What the task asks ::
Copy the lines below that contain "Apache".

*** Opening Material provided ***

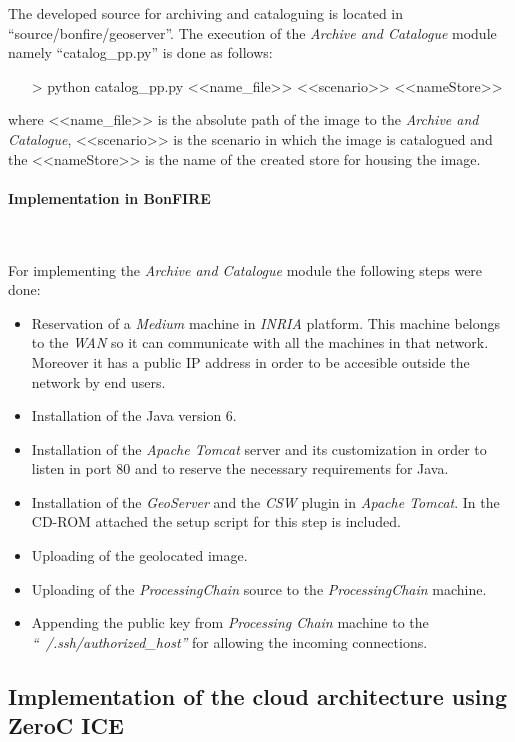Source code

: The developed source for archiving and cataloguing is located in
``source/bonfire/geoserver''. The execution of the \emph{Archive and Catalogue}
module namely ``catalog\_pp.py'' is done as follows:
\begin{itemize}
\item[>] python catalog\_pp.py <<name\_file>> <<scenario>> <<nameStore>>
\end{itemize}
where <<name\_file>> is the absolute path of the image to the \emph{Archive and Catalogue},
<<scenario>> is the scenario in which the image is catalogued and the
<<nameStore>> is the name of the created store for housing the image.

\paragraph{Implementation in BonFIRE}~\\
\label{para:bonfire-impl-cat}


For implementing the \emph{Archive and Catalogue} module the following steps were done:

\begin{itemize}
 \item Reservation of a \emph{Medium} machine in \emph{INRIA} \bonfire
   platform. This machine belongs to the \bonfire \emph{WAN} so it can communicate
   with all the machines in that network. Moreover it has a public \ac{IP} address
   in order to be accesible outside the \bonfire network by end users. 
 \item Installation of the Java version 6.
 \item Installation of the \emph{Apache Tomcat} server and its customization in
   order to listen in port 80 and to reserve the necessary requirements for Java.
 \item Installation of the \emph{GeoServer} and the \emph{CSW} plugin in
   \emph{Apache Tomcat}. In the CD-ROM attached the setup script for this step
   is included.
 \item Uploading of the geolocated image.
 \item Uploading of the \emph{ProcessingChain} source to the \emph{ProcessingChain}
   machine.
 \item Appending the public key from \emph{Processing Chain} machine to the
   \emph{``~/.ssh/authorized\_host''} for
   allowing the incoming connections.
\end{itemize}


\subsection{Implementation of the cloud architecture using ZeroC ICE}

*** Closing Material provided ***

Solution ::
 \item Installation of the \emph{Apache Tomcat} server and its customization in
   \emph{Apache Tomcat}. In the CD-ROM attached the setup script for this step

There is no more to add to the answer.